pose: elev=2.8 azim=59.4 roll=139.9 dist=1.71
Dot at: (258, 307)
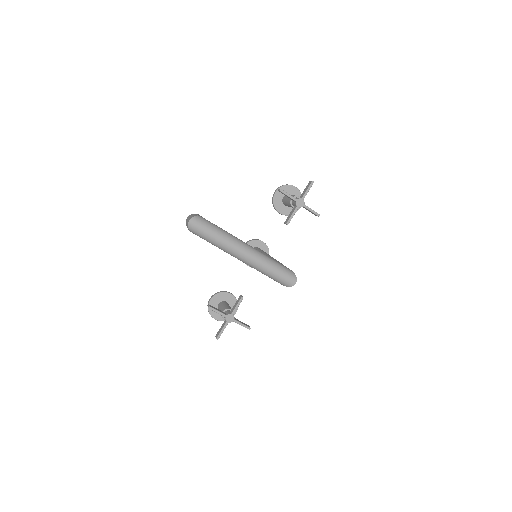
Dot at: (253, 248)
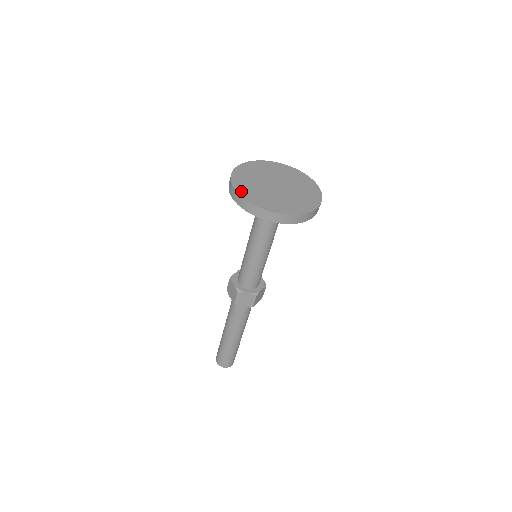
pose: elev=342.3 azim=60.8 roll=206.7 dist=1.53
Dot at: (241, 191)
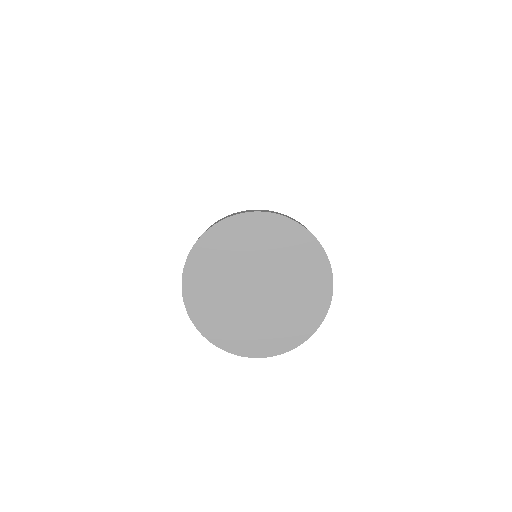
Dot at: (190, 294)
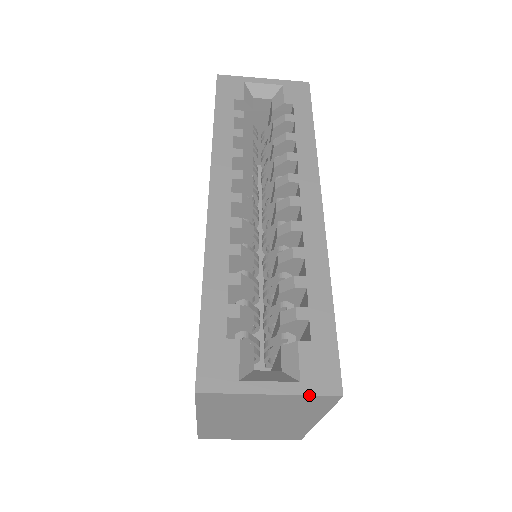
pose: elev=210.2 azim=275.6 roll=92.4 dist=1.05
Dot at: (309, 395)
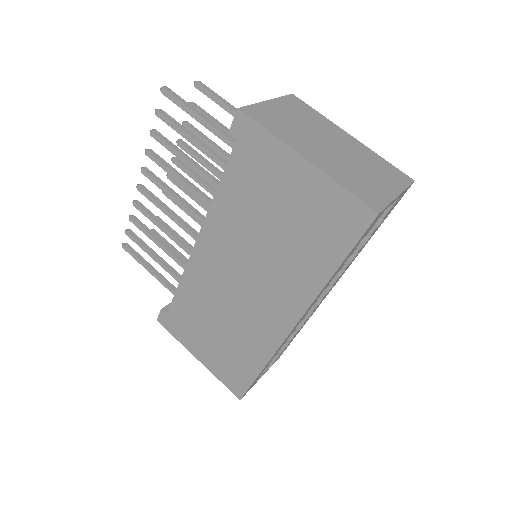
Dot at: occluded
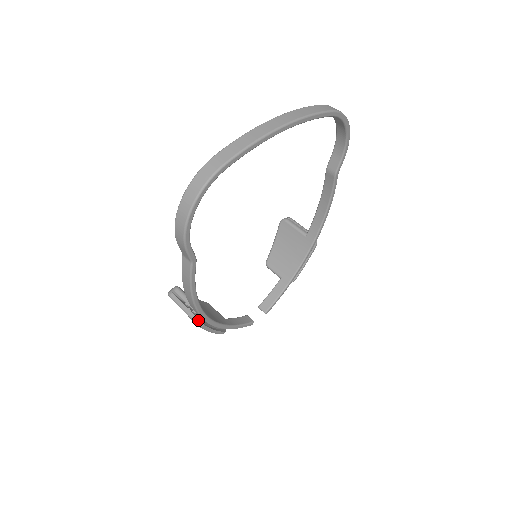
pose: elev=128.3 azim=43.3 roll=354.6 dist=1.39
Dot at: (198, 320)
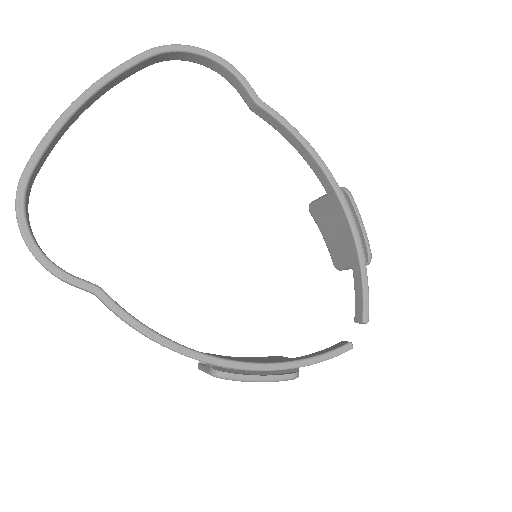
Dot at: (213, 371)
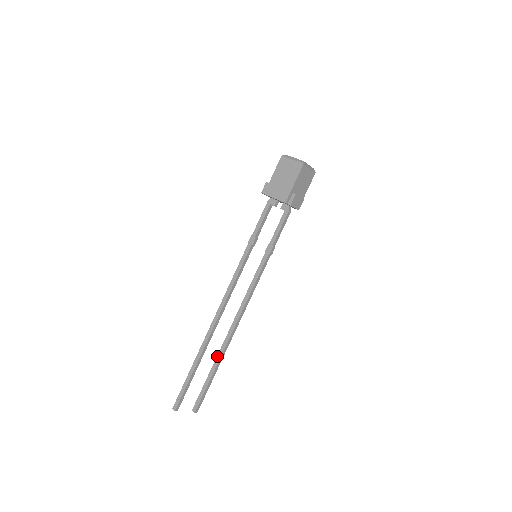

----------------------------------------

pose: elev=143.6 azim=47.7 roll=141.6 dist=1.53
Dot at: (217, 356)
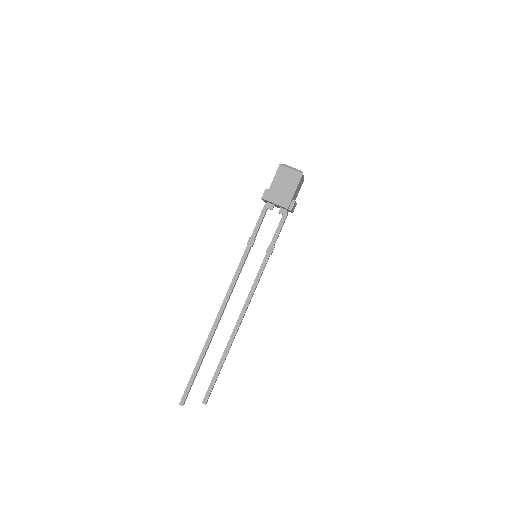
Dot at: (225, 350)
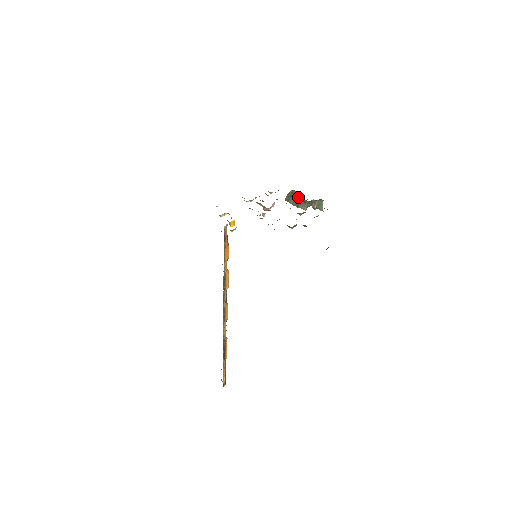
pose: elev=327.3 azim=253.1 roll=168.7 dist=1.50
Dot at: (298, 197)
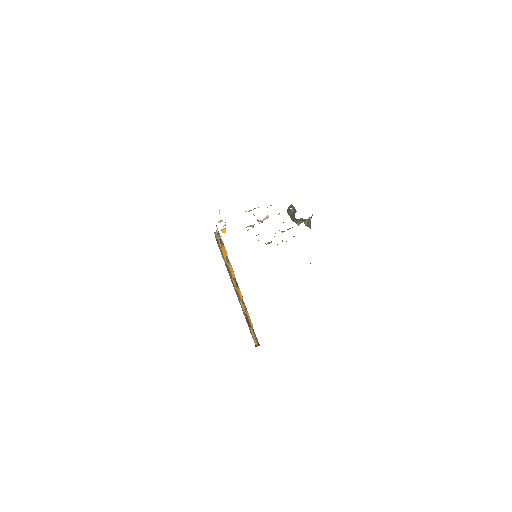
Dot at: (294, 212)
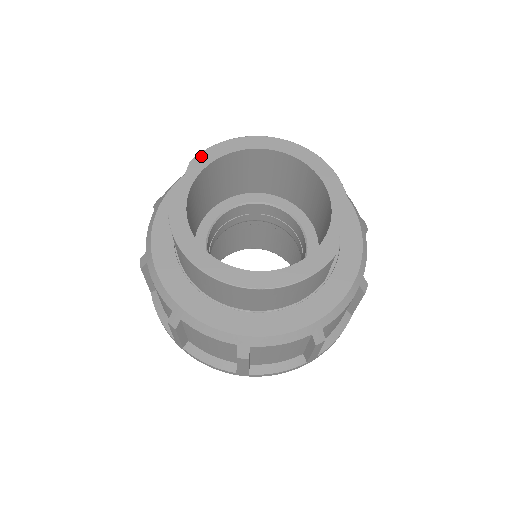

----------------------------------------

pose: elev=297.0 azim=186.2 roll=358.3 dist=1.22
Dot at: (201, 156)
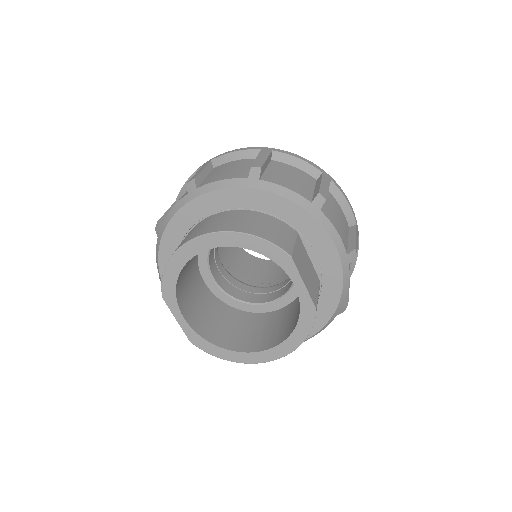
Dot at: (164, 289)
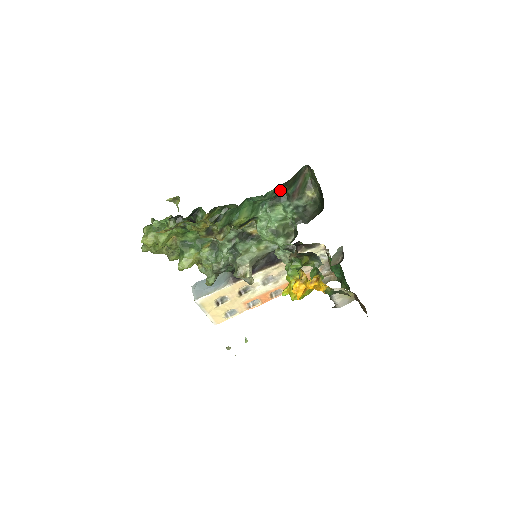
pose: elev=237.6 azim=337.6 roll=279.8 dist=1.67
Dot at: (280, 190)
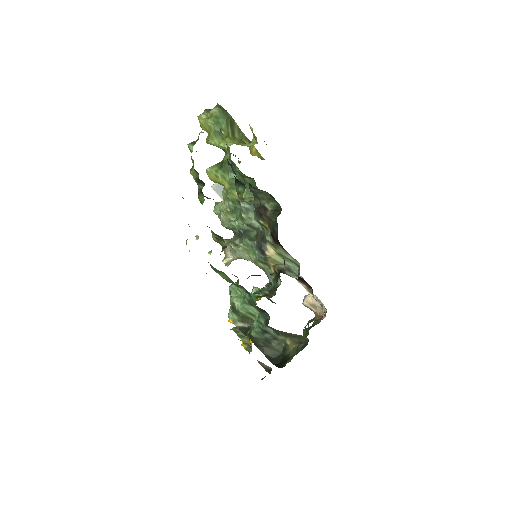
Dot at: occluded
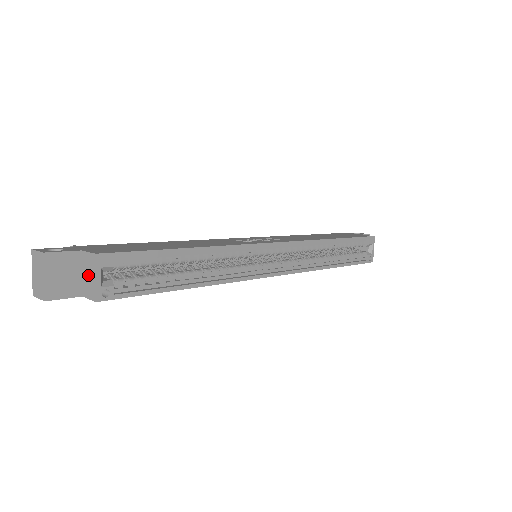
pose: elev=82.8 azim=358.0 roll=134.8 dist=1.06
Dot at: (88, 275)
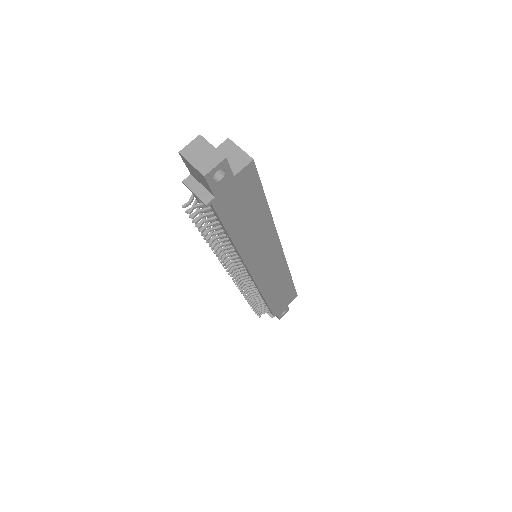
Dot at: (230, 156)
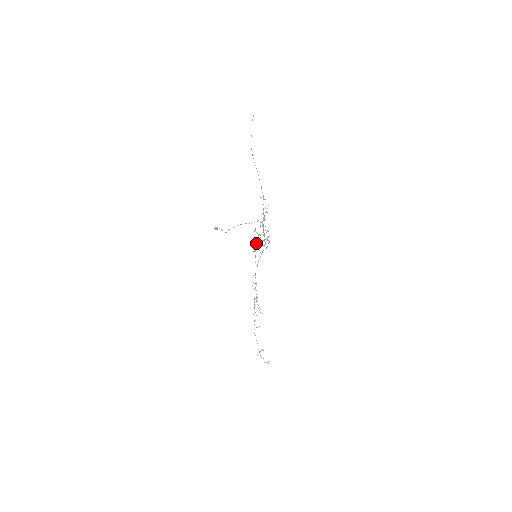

----------------------------------------

EXERCISE TASK: Reproduce the lines of the listing above, starting at the line containing "pose: elev=297.0 azim=186.2" and ending at the line containing "Dot at: (230, 156)", and leave the pictures out of your answer.

RESULT OF THIS EXERCISE:
pose: elev=297.0 azim=186.2 roll=358.3 dist=1.22
Dot at: (201, 156)
Dot at: (164, 289)
pose: elev=237.6 azim=337.6 roll=279.8 dist=1.67
Dot at: (280, 190)
Dot at: occluded
pose: elev=82.8 azim=358.0 roll=134.8 dist=1.06
Dot at: (88, 275)
Dot at: (230, 156)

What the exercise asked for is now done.